The JC Raulston Arboretum (JCRA) maintained two primary databases: a FileMaker database for non-spatial data and a Postgres database for spatial data. A critical issue was the lack of seamless synchronization between these databases, causing up to a one-minute delay for updates to propagate from FileMaker to Postgres. This delay hindered operational efficiency and real-time data management. Additionally, the Postgres spatial database was disorganized, containing fragmented layers, empty tables, and redundant data, making it challenging to manage and analyze spatial information effectively. One of the main tasks of my capstone project was to resolve the synchronization delay, reorganize and clean up the spatial database, and establish an enterprise geodatabase to improve data management and accessibility.

Analysis

To address the synchronization delay, I researched and implemented PostgREST, an open-source tool that converts a Postgres database into a RESTful API. This setup allowed instantaneous read and write operations between the FileMaker and Postgres databases.
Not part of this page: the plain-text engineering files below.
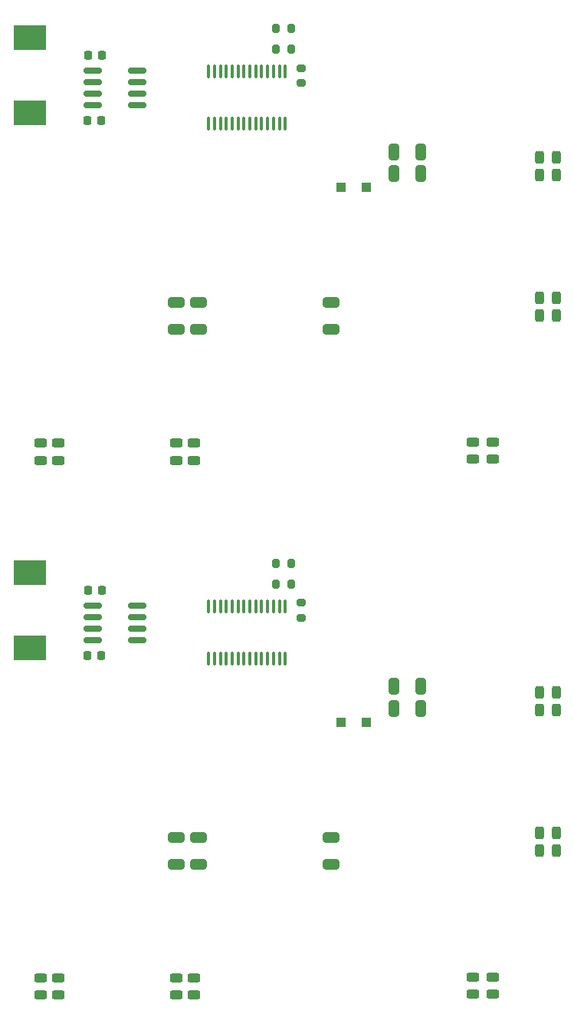
<source format=gbr>
%TF.GenerationSoftware,KiCad,Pcbnew,6.0.11+dfsg-1*%
%TF.CreationDate,2024-04-08T11:49:48+01:00*%
%TF.ProjectId,panel,70616e65-6c2e-46b6-9963-61645f706362,rev?*%
%TF.SameCoordinates,Original*%
%TF.FileFunction,Paste,Top*%
%TF.FilePolarity,Positive*%
%FSLAX46Y46*%
G04 Gerber Fmt 4.6, Leading zero omitted, Abs format (unit mm)*
G04 Created by KiCad (PCBNEW 6.0.11+dfsg-1) date 2024-04-08 11:49:48*
%MOMM*%
%LPD*%
G01*
G04 APERTURE LIST*
G04 Aperture macros list*
%AMRoundRect*
0 Rectangle with rounded corners*
0 $1 Rounding radius*
0 $2 $3 $4 $5 $6 $7 $8 $9 X,Y pos of 4 corners*
0 Add a 4 corners polygon primitive as box body*
4,1,4,$2,$3,$4,$5,$6,$7,$8,$9,$2,$3,0*
0 Add four circle primitives for the rounded corners*
1,1,$1+$1,$2,$3*
1,1,$1+$1,$4,$5*
1,1,$1+$1,$6,$7*
1,1,$1+$1,$8,$9*
0 Add four rect primitives between the rounded corners*
20,1,$1+$1,$2,$3,$4,$5,0*
20,1,$1+$1,$4,$5,$6,$7,0*
20,1,$1+$1,$6,$7,$8,$9,0*
20,1,$1+$1,$8,$9,$2,$3,0*%
G04 Aperture macros list end*
%ADD10RoundRect,0.243750X0.456250X-0.243750X0.456250X0.243750X-0.456250X0.243750X-0.456250X-0.243750X0*%
%ADD11RoundRect,0.250000X-0.650000X0.325000X-0.650000X-0.325000X0.650000X-0.325000X0.650000X0.325000X0*%
%ADD12RoundRect,0.243750X0.243750X0.456250X-0.243750X0.456250X-0.243750X-0.456250X0.243750X-0.456250X0*%
%ADD13RoundRect,0.250000X-0.325000X-0.650000X0.325000X-0.650000X0.325000X0.650000X-0.325000X0.650000X0*%
%ADD14RoundRect,0.200000X-0.200000X-0.275000X0.200000X-0.275000X0.200000X0.275000X-0.200000X0.275000X0*%
%ADD15RoundRect,0.100000X0.100000X-0.637500X0.100000X0.637500X-0.100000X0.637500X-0.100000X-0.637500X0*%
%ADD16RoundRect,0.150000X-0.825000X-0.150000X0.825000X-0.150000X0.825000X0.150000X-0.825000X0.150000X0*%
%ADD17R,1.100000X1.100000*%
%ADD18R,3.600000X2.700000*%
%ADD19RoundRect,0.225000X-0.225000X-0.250000X0.225000X-0.250000X0.225000X0.250000X-0.225000X0.250000X0*%
%ADD20RoundRect,0.200000X0.275000X-0.200000X0.275000X0.200000X-0.275000X0.200000X-0.275000X-0.200000X0*%
G04 APERTURE END LIST*
D10*
%TO.C,D38*%
X173100000Y-141737500D03*
X173100000Y-139862500D03*
%TD*%
%TO.C,D29*%
X123200000Y-82837500D03*
X123200000Y-80962500D03*
%TD*%
D11*
%TO.C,C11*%
X140600000Y-124425000D03*
X140600000Y-127375000D03*
%TD*%
D12*
%TO.C,D30*%
X180137500Y-66900000D03*
X178262500Y-66900000D03*
%TD*%
D11*
%TO.C,C3*%
X138200000Y-65425000D03*
X138200000Y-68375000D03*
%TD*%
D10*
%TO.C,D4*%
X125100000Y-141837500D03*
X125100000Y-139962500D03*
%TD*%
D13*
%TO.C,C15*%
X162225000Y-107800000D03*
X165175000Y-107800000D03*
%TD*%
D12*
%TO.C,D20*%
X180137500Y-49400000D03*
X178262500Y-49400000D03*
%TD*%
D14*
%TO.C,R40*%
X149175000Y-35200000D03*
X150825000Y-35200000D03*
%TD*%
D10*
%TO.C,D1*%
X170900000Y-82737500D03*
X170900000Y-80862500D03*
%TD*%
D13*
%TO.C,C15*%
X162225000Y-48800000D03*
X165175000Y-48800000D03*
%TD*%
D12*
%TO.C,D20*%
X180137500Y-108400000D03*
X178262500Y-108400000D03*
%TD*%
D15*
%TO.C,U2*%
X141750000Y-45687500D03*
X142400000Y-45687500D03*
X143050000Y-45687500D03*
X143700000Y-45687500D03*
X144350000Y-45687500D03*
X145000000Y-45687500D03*
X145650000Y-45687500D03*
X146300000Y-45687500D03*
X146950000Y-45687500D03*
X147600000Y-45687500D03*
X148250000Y-45687500D03*
X148900000Y-45687500D03*
X149550000Y-45687500D03*
X150200000Y-45687500D03*
X150200000Y-39962500D03*
X149550000Y-39962500D03*
X148900000Y-39962500D03*
X148250000Y-39962500D03*
X147600000Y-39962500D03*
X146950000Y-39962500D03*
X146300000Y-39962500D03*
X145650000Y-39962500D03*
X145000000Y-39962500D03*
X144350000Y-39962500D03*
X143700000Y-39962500D03*
X143050000Y-39962500D03*
X142400000Y-39962500D03*
X141750000Y-39962500D03*
%TD*%
D14*
%TO.C,R40*%
X149175000Y-94200000D03*
X150825000Y-94200000D03*
%TD*%
D10*
%TO.C,D19*%
X140100000Y-82837500D03*
X140100000Y-80962500D03*
%TD*%
D16*
%TO.C,U1*%
X128925000Y-98895000D03*
X128925000Y-100165000D03*
X128925000Y-101435000D03*
X128925000Y-102705000D03*
X133875000Y-102705000D03*
X133875000Y-101435000D03*
X133875000Y-100165000D03*
X133875000Y-98895000D03*
%TD*%
D15*
%TO.C,U2*%
X141750000Y-104687500D03*
X142400000Y-104687500D03*
X143050000Y-104687500D03*
X143700000Y-104687500D03*
X144350000Y-104687500D03*
X145000000Y-104687500D03*
X145650000Y-104687500D03*
X146300000Y-104687500D03*
X146950000Y-104687500D03*
X147600000Y-104687500D03*
X148250000Y-104687500D03*
X148900000Y-104687500D03*
X149550000Y-104687500D03*
X150200000Y-104687500D03*
X150200000Y-98962500D03*
X149550000Y-98962500D03*
X148900000Y-98962500D03*
X148250000Y-98962500D03*
X147600000Y-98962500D03*
X146950000Y-98962500D03*
X146300000Y-98962500D03*
X145650000Y-98962500D03*
X145000000Y-98962500D03*
X144350000Y-98962500D03*
X143700000Y-98962500D03*
X143050000Y-98962500D03*
X142400000Y-98962500D03*
X141750000Y-98962500D03*
%TD*%
D12*
%TO.C,D30*%
X180137500Y-125900000D03*
X178262500Y-125900000D03*
%TD*%
%TO.C,D5*%
X180137500Y-123900000D03*
X178262500Y-123900000D03*
%TD*%
D17*
%TO.C,D15*%
X156400000Y-52700000D03*
X159200000Y-52700000D03*
%TD*%
D11*
%TO.C,C1*%
X155300000Y-124425000D03*
X155300000Y-127375000D03*
%TD*%
D18*
%TO.C,L1*%
X122000000Y-44550000D03*
X122000000Y-36250000D03*
%TD*%
D12*
%TO.C,D37*%
X180137500Y-51400000D03*
X178262500Y-51400000D03*
%TD*%
D19*
%TO.C,C9*%
X128325000Y-104400000D03*
X129875000Y-104400000D03*
%TD*%
D10*
%TO.C,D31*%
X138200000Y-141837500D03*
X138200000Y-139962500D03*
%TD*%
D12*
%TO.C,D37*%
X180137500Y-110400000D03*
X178262500Y-110400000D03*
%TD*%
D10*
%TO.C,D31*%
X138200000Y-82837500D03*
X138200000Y-80962500D03*
%TD*%
D13*
%TO.C,C16*%
X162225000Y-51200000D03*
X165175000Y-51200000D03*
%TD*%
D10*
%TO.C,D38*%
X173100000Y-82737500D03*
X173100000Y-80862500D03*
%TD*%
D11*
%TO.C,C11*%
X140600000Y-65425000D03*
X140600000Y-68375000D03*
%TD*%
D14*
%TO.C,R39*%
X149175000Y-96500000D03*
X150825000Y-96500000D03*
%TD*%
D12*
%TO.C,D5*%
X180137500Y-64900000D03*
X178262500Y-64900000D03*
%TD*%
D11*
%TO.C,C1*%
X155300000Y-65425000D03*
X155300000Y-68375000D03*
%TD*%
D20*
%TO.C,R28*%
X152000000Y-41225000D03*
X152000000Y-39575000D03*
%TD*%
D10*
%TO.C,D29*%
X123200000Y-141837500D03*
X123200000Y-139962500D03*
%TD*%
D20*
%TO.C,R28*%
X152000000Y-100225000D03*
X152000000Y-98575000D03*
%TD*%
D19*
%TO.C,C9*%
X128325000Y-45400000D03*
X129875000Y-45400000D03*
%TD*%
%TO.C,C6*%
X128425000Y-38200000D03*
X129975000Y-38200000D03*
%TD*%
D13*
%TO.C,C16*%
X162225000Y-110200000D03*
X165175000Y-110200000D03*
%TD*%
D14*
%TO.C,R39*%
X149175000Y-37500000D03*
X150825000Y-37500000D03*
%TD*%
D18*
%TO.C,L1*%
X122000000Y-103550000D03*
X122000000Y-95250000D03*
%TD*%
D10*
%TO.C,D19*%
X140100000Y-141837500D03*
X140100000Y-139962500D03*
%TD*%
%TO.C,D1*%
X170900000Y-141737500D03*
X170900000Y-139862500D03*
%TD*%
D19*
%TO.C,C6*%
X128425000Y-97200000D03*
X129975000Y-97200000D03*
%TD*%
D11*
%TO.C,C3*%
X138200000Y-124425000D03*
X138200000Y-127375000D03*
%TD*%
D10*
%TO.C,D4*%
X125100000Y-82837500D03*
X125100000Y-80962500D03*
%TD*%
D16*
%TO.C,U1*%
X128925000Y-39895000D03*
X128925000Y-41165000D03*
X128925000Y-42435000D03*
X128925000Y-43705000D03*
X133875000Y-43705000D03*
X133875000Y-42435000D03*
X133875000Y-41165000D03*
X133875000Y-39895000D03*
%TD*%
D17*
%TO.C,D15*%
X156400000Y-111700000D03*
X159200000Y-111700000D03*
%TD*%
M02*

</source>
Security measures, including authentication tokens, were added to ensure secure data access.

For spatial database reorganization, I consolidated fragmented layers, merged redundant data, and removed empty tables. I also created an enterprise geodatabase using ArcGIS Pro and Postgres, which served as the central repository for the arboretum’s spatial data. This geodatabase was registered with ArcGIS Server and configured to publish map and feature services, enabling seamless data integration with web mapping applications. By structuring the database efficiently, I ensured that it could support robust queries and future expansions.

Results

The database improvements achieved several significant outcomes. Synchronization between FileMaker and Postgres was streamlined, eliminating the one-minute delay and enabling real-time updates (Fig. 2). Another important achievement of the project was the consolidation of data layers into fewer but more informative ones. For instance, the garden paths, previously spread across five separate layers, were merged into a single, comprehensive layer. This new layer includes essential attributes such as material type and ADA accessibility. Additionally, new data layers were created for ponds and the garden boundary, further improving the quality and usability of the spatial data.

Figure 2. FileMaker connected to PostgreSQL through PostgREST
(Logos were obtained respective official websites)
Reflection

This project greatly enhanced my skills in database management and geospatial data organization. Implementing PostgREST deepened my understanding of RESTful APIs and their application in streamlining database workflows. Building the enterprise geodatabase and publishing services with ArcGIS Pro and ArcGIS Server provided hands-on experience in spatial database design and management.